Health influencers on TikTok and Instagram have received public rebukes from the Federal Trade Commission (FTC) for failing to disclose paid promotions by the American Beverage Association and The Canadian Sugar Institute. The FTC issued warning letters to over a dozen influencers, citing inconspicuous placements and ambiguous language in their posts.
These influencers failed to disclose that their posts were paid promotions by trade groups with vested interests in the sugar and artificial sweetener industries. Furthermore, the FTC warned of fines exceeding $50,000 for non-compliance, criticizing the practice of hiring influencers without ensuring transparent disclosure of their affiliations.
The letters highlighted instances of inconspicuous placement, ambiguous language, or a failure to clearly identify the sponsors in the influencers’ posts.
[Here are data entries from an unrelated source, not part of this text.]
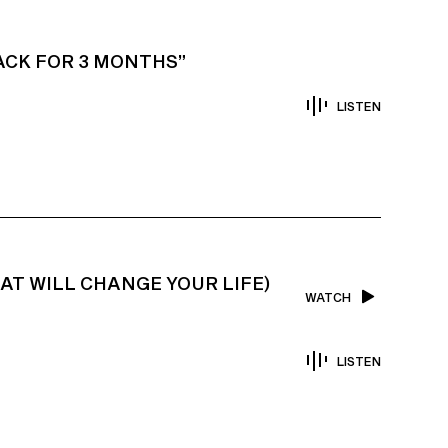
TACK FOR 3 MONTHS”
LISTEN
HAT WILL CHANGE YOUR LIFE)
WATCH
LISTEN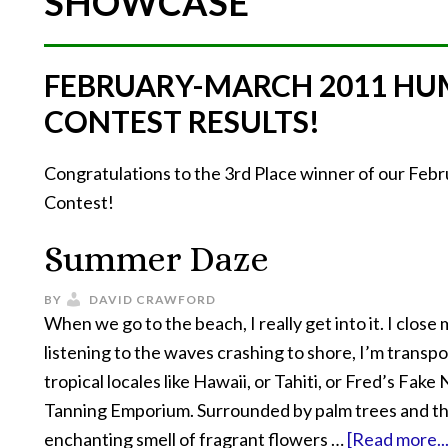
SHOWCASE
FEBRUARY-MARCH 2011 HU
CONTEST RESULTS!
Congratulations to the 3rd Place winner of our Fe
Contest!
Summer Daze
BY
DAVID CRAWFORD
When we go to the beach, I really get into it. I close
listening to the waves crashing to shore, I’m transp
tropical locales like Hawaii, or Tahiti, or Fred’s Fake
Tanning Emporium. Surrounded by palm trees and t
enchanting smell of fragrant flowers …
[Read more...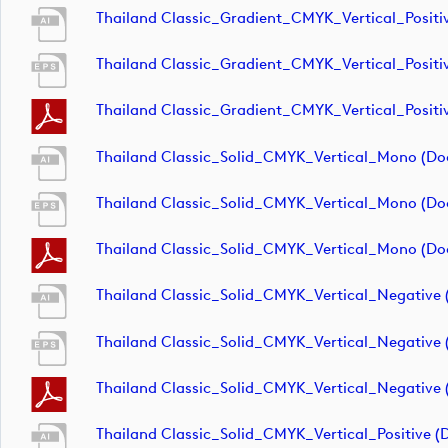
Thailand Classic_Gradient_CMYK_Vertical_Positi
Thailand Classic_Gradient_CMYK_Vertical_Positi
Thailand Classic_Gradient_CMYK_Vertical_Positi
Thailand Classic_Solid_CMYK_Vertical_Mono (d
Thailand Classic_Solid_CMYK_Vertical_Mono (d
Thailand Classic_Solid_CMYK_Vertical_Mono (d
Thailand Classic_Solid_CMYK_Vertical_Negative
Thailand Classic_Solid_CMYK_Vertical_Negative
Thailand Classic_Solid_CMYK_Vertical_Negative
Thailand Classic_Solid_CMYK_Vertical_Positive 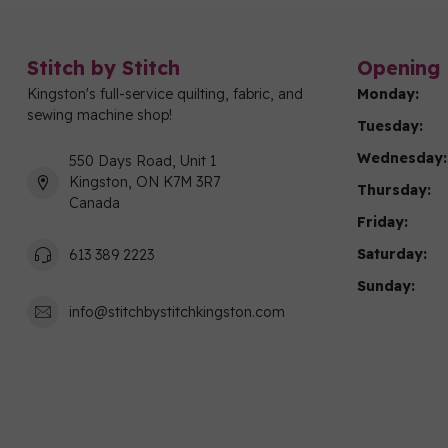
Stitch by Stitch
Opening 
Kingston's full-service quilting, fabric, and
Monday:
sewing machine shop!
Tuesday:
Wednesday:
550 Days Road, Unit 1
Kingston, ON K7M 3R7
Thursday:
Canada
Friday:
Saturday:
613 389 2223
Sunday:
info@stitchbystitchkingston.com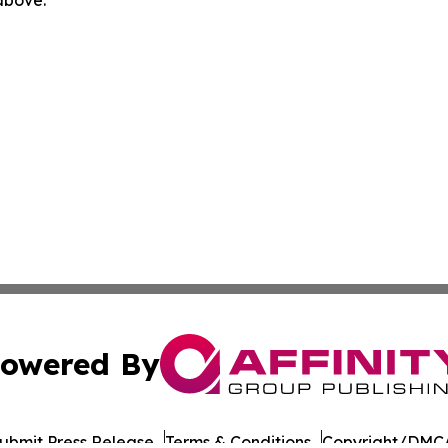
 above.
owered By
ubmit Press Release
Terms & Conditions
Copyright/DMCA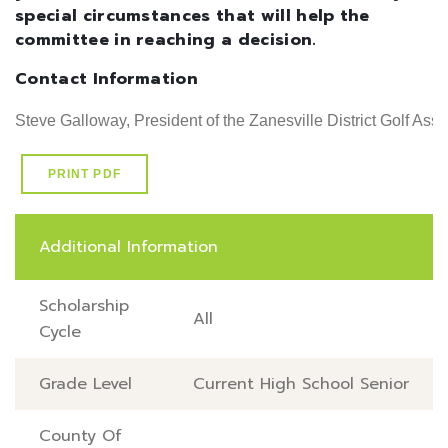
special circumstances that will help the
committee in reaching a decision.
Contact Information
Steve Galloway, President of the Zanesville District Golf Ass
PRINT PDF
Additional Information
Scholarship
All
Cycle
Grade Level
Current High School Senior
County Of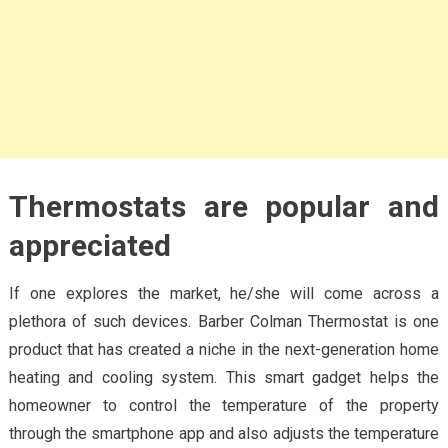
Thermostats are popular and
appreciated
If one explores the market, he/she will come across a
plethora of such devices. Barber Colman Thermostat is one
product that has created a niche in the next-generation home
heating and cooling system. This smart gadget helps the
homeowner to control the temperature of the property
through the smartphone app and also adjusts the temperature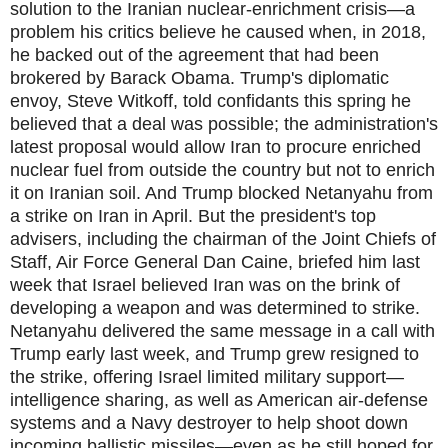
solution to the Iranian nuclear-enrichment crisis—a
problem his critics believe he caused when, in 2018,
he backed out of the agreement that had been
brokered by Barack Obama. Trump's diplomatic
envoy, Steve Witkoff, told confidants this spring he
believed that a deal was possible; the administration's
latest proposal would allow Iran to procure enriched
nuclear fuel from outside the country but not to enrich
it on Iranian soil. And Trump blocked Netanyahu from
a strike on Iran in April. But the president's top
advisers, including the chairman of the Joint Chiefs of
Staff, Air Force General Dan Caine, briefed him last
week that Israel believed Iran was on the brink of
developing a weapon and was determined to strike.
Netanyahu delivered the same message in a call with
Trump early last week, and Trump grew resigned to
the strike, offering Israel limited military support—
intelligence sharing, as well as American air-defense
systems and a Navy destroyer to help shoot down
incoming ballistic missiles—even as he still hoped for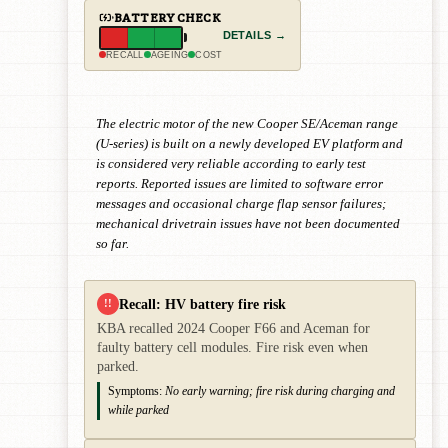
BATTERY CHECK
DETAILS →
RECALL
AGEING
COST
The electric motor of the new Cooper SE/Aceman range
(U-series) is built on a newly developed EV platform and
is considered very reliable according to early test
reports. Reported issues are limited to software error
messages and occasional charge flap sensor failures;
mechanical drivetrain issues have not been documented
so far.
Recall: HV battery fire risk
!!
KBA recalled 2024 Cooper F66 and Aceman for
faulty battery cell modules. Fire risk even when
parked.
Symptoms:
No early warning; fire risk during charging and
while parked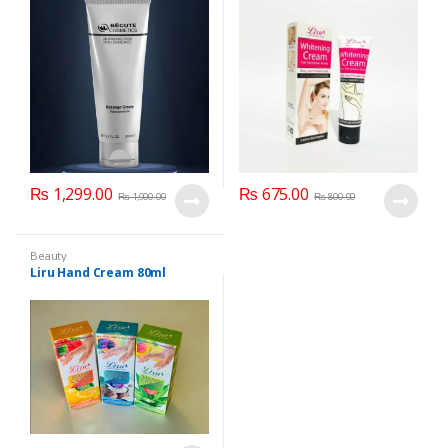
Private Parts) 50 ml
₨
1,299.00
₨
675.00
₨
1,900.00
₨
800.00
Beauty
Liru Hand Cream 80ml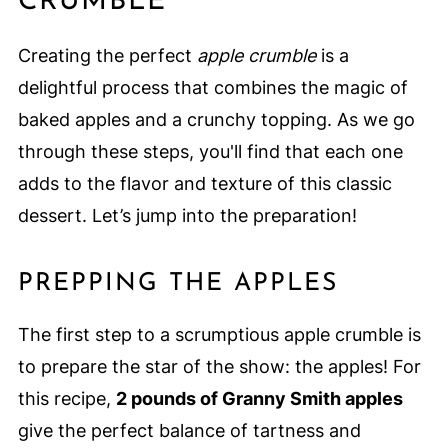
CRUMBLE
Creating the perfect
apple crumble
is a
delightful process that combines the magic of
baked apples and a crunchy topping. As we go
through these steps, you'll find that each one
adds to the flavor and texture of this classic
dessert. Let’s jump into the preparation!
PREPPING THE APPLES
The first step to a scrumptious apple crumble is
to prepare the star of the show: the apples! For
this recipe,
2 pounds of Granny Smith apples
give the perfect balance of tartness and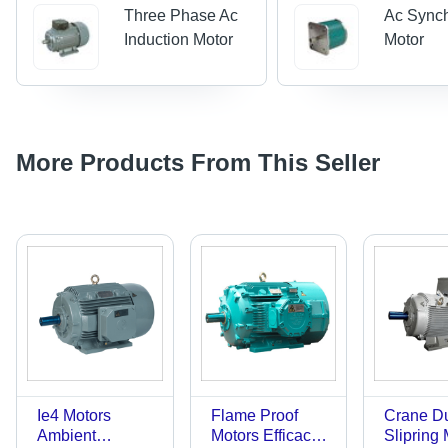
Three Phase Ac
Ac Sync
Induction Motor
Motor
More Products From This Seller
Ie4 Motors
Flame Proof
Crane D
Ambient
Motors Efficacy:
Slipring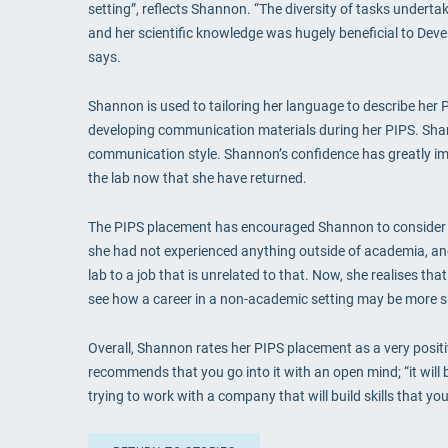
setting”, reflects Shannon. “The diversity of tasks underta
and her scientific knowledge was hugely beneficial to Deve
says.
Shannon is used to tailoring her language to describe her 
developing communication materials during her PIPS. Shann
communication style. Shannon’s confidence has greatly imp
the lab now that she have returned.
The PIPS placement has encouraged Shannon to consider ot
she had not experienced anything outside of academia, and 
lab to a job that is unrelated to that. Now, she realises th
see how a career in a non-academic setting may be more s
Overall, Shannon rates her PIPS placement as a very positi
recommends that you go into it with an open mind; “it will
trying to work with a company that will build skills that y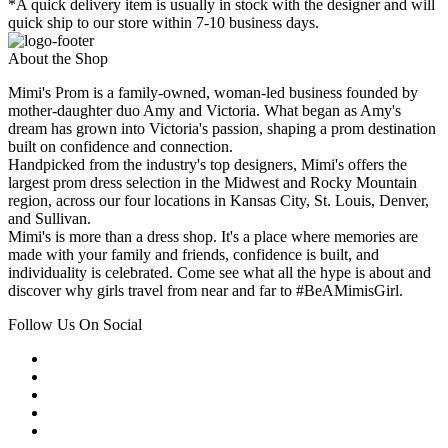
*A quick delivery item is usually in stock with the designer and will
quick ship to our store within 7-10 business days.
About the Shop
Mimi's Prom is a family-owned, woman-led business founded by
mother-daughter duo Amy and Victoria. What began as Amy's
dream has grown into Victoria's passion, shaping a prom destination
built on confidence and connection.
Handpicked from the industry's top designers, Mimi's offers the
largest prom dress selection in the Midwest and Rocky Mountain
region, across our four locations in Kansas City, St. Louis, Denver,
and Sullivan.
Mimi's is more than a dress shop. It's a place where memories are
made with your family and friends, confidence is built, and
individuality is celebrated. Come see what all the hype is about and
discover why girls travel from near and far to #BeAMimisGirl.
Follow Us On Social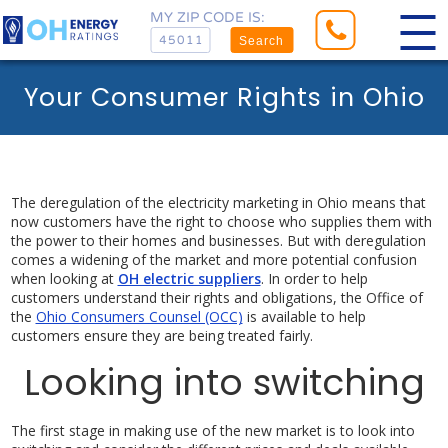
MY ZIP CODE IS:
Search
Your Consumer Rights in Ohio
The deregulation of the electricity marketing in Ohio means that
now customers have the right to choose who supplies them with
the power to their homes and businesses. But with deregulation
comes a widening of the market and more potential confusion
when looking at
OH electric suppliers
. In order to help
customers understand their rights and obligations, the Office of
the
Ohio Consumers Counsel (OCC)
is available to help
customers ensure they are being treated fairly.
Looking into switching
The first stage in making use of the new market is to look into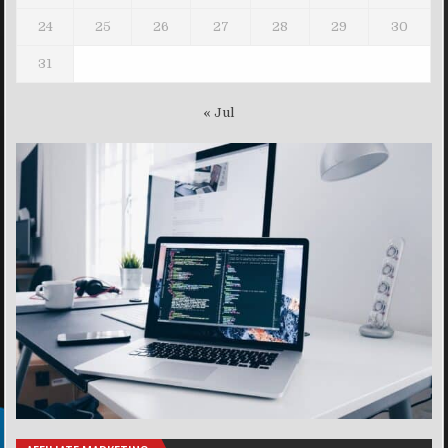
24
25
26
27
28
29
30
31
« Jul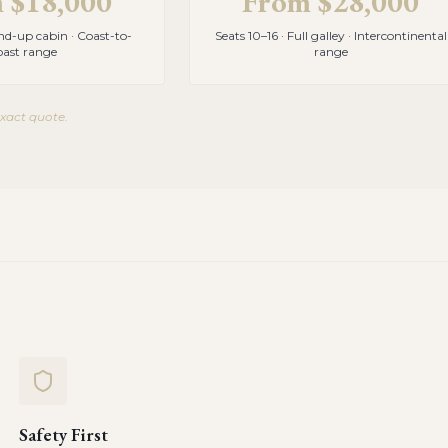
m
$18,000
From
$28,000
and-up cabin · Coast-to-
Seats 10–16 · Full galley · Intercontinental
oast range
range
exact quote.
Safety First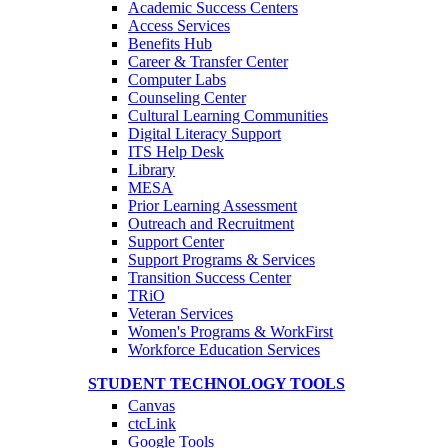
Academic Success Centers
Access Services
Benefits Hub
Career & Transfer Center
Computer Labs
Counseling Center
Cultural Learning Communities
Digital Literacy Support
ITS Help Desk
Library
MESA
Prior Learning Assessment
Outreach and Recruitment
Support Center
Support Programs & Services
Transition Success Center
TRiO
Veteran Services
Women's Programs & WorkFirst
Workforce Education Services
STUDENT TECHNOLOGY TOOLS
Canvas
ctcLink
Google Tools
Specifically, the FTC referenced a video where one influencer suggested that the International Agency for Research on Cancer (IARC) should be disregarded, without disclosing the paid promotion tag or providing audible disclosures.
According to the FTC’s Guides for Endorsements and Testimonials, content creators are required to disclose their relationships with sponsors “clearly and conspicuously.” The FTC issued a 15-day deadline for each recipient of the letters to provide an explanation of how they plan to ensure clear and conspicuous disclosures in the future.
Penalties for deceptive endorsements could reach up to $50,120 per violation for subsequent lapses in disclosing material connections. The legal aspects of this case are being handled by Cassandra Rasmussen, the lead staff attorney in the FTC’s Bureau of Consumer Protection.